Conversely, perceived low efficacy is also a cause of contrasted responses to future climate scenarios, ranging from feelings of helplessness, indifference or denial, to mobilisation or eco-anxiety (Doherty & Clayton, 2011). Similarly, perceived high efficacy is recognized to foster pro-environmental behaviors but has also been shown to downplay risk perceptions by minimizing climate associated risks (Maltby et al., 2021).
Thus, not the performative future but only efficacy can explain why individuals may or may not mobilise in the face of pessimistic climate scenarios and why they may or may not take action on more desirable, sustainable futures – nuancing some of the work and methodologies relating to positive futures.
Sometimes, it is not the lack of available positive futures, or personal morality, that generate an apparent lack of commitment to climate action, but rather the fact that people feel helpless – i.e. inefficacious – about the perceived wicked problem of climate change.
Rethinking Futures Methodologies, Paradigms And Discourses With Efficacy
Based on the above, I offer three observations on how efficacy theory can help rethink some of the methodologies, paradigms and discourses of futures practice and research.
First observation: The situated nature of efficacy tempers the calls for positive – or for that matter, pessimistic – futures that ambition to uniformly enhance everyone's efficacy. Stepping back from these injunctions can produce futures exercises that are less judgmental of different levels of efficacy and thus more inclusive of the diverse sociostructural and personal circumstances that shape perceptions of efficacy (Bandura, 1997, 1999).
Second observation: Examining how efficacy beliefs are operationalised in discourses on climate and sustainable futures can be very useful precisely for troubling and transforming (i.e. reframing) efficacy beliefs. Doing so requires uncovering people’s assumptions about collective efficacy understood as assumptions about human nature and collective action. Once these assumptions are revealed, a more transformative view (reframing) of collective human action within its environment can be articulated as a foundation for developing sustainable future scenarios.
Third and final observation: Efficacy’s incremental progression through subgoals (Bandura, 1997, 1999) challenges foresight's almost exclusive use of end-point target futures to the detriment of more process-based futures. Indeed, individuals and groups can adopt either a goal- or a process-oriented future attitude, as shown for instance in life course studies (Biesta & Tedder, 2007) or social movements theory (Haines, 1996 cited by Benford & Snow, 2000: 617).

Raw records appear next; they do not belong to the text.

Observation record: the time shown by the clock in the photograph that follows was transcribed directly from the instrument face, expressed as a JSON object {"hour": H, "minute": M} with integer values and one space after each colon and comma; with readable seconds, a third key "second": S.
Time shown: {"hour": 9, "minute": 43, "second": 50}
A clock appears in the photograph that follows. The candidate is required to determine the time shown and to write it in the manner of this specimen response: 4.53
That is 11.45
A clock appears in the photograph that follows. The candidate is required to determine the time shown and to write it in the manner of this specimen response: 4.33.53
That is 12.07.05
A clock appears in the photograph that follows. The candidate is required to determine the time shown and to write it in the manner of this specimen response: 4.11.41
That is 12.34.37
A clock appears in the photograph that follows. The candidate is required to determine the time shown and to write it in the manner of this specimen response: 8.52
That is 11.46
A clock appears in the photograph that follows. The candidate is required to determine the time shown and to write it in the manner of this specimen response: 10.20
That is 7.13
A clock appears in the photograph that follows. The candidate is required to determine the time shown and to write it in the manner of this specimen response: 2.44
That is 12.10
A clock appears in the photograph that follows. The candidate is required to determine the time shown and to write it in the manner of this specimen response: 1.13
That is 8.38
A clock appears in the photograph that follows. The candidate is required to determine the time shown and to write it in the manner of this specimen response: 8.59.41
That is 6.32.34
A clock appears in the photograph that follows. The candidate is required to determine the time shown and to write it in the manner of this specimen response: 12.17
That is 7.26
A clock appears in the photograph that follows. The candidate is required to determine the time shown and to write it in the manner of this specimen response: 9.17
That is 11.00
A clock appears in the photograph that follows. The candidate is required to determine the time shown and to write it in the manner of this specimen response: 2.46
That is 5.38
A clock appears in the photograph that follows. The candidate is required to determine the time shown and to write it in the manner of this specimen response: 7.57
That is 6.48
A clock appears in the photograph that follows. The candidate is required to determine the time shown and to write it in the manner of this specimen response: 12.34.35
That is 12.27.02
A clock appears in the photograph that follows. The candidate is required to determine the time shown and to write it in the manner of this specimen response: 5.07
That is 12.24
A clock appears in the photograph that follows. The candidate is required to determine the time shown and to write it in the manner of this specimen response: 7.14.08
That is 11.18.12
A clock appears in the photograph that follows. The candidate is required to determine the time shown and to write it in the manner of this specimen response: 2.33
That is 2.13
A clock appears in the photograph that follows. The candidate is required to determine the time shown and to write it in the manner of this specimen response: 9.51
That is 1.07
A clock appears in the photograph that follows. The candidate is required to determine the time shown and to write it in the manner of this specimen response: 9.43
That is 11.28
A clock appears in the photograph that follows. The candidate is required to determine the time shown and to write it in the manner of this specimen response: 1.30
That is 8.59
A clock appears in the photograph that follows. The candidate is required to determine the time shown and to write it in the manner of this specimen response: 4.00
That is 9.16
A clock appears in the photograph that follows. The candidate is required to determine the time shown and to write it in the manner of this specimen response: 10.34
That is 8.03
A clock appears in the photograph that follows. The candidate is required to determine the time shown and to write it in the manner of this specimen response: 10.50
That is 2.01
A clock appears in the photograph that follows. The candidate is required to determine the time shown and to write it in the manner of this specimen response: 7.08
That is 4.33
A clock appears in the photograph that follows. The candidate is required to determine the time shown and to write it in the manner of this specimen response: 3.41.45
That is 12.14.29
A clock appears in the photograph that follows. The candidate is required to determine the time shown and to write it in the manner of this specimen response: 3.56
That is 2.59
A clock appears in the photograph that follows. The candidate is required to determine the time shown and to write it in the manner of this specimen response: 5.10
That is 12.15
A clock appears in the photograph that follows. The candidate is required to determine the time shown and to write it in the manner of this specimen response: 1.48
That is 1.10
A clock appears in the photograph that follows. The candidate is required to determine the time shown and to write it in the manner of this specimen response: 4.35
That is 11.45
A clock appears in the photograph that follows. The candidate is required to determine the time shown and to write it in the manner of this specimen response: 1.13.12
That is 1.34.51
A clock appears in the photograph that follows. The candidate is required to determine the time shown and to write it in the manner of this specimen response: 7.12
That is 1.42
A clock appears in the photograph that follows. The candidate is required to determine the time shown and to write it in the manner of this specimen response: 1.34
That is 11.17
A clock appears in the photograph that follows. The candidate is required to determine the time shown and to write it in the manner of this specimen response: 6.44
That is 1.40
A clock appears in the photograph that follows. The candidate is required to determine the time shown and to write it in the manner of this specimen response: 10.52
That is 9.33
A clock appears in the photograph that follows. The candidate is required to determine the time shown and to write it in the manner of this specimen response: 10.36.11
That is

According to this view, foresight practice may benefit from placing greater emphasis on processes by devising of social, governance and institutional practices and arrangements by which collective efficacy and inclusive and sustainable change may thrive. In this way, one can aim to counter what Bandura (1997: 520) identifies as “underminers of collective efficacy” such as bureaucracy, social fragmentation or aspects of globalisation, to name but a few.
In this view, efficacy theory advocates for a foresight practice that recognizes the value of social, institutional, and governance processes and practices, embracing a paradigm of futures as anticipation for emergence (Poli, 2017, Miller, 2018) – or "futures as processes in the making" as I like to call them – over futures considered as end-point objectives.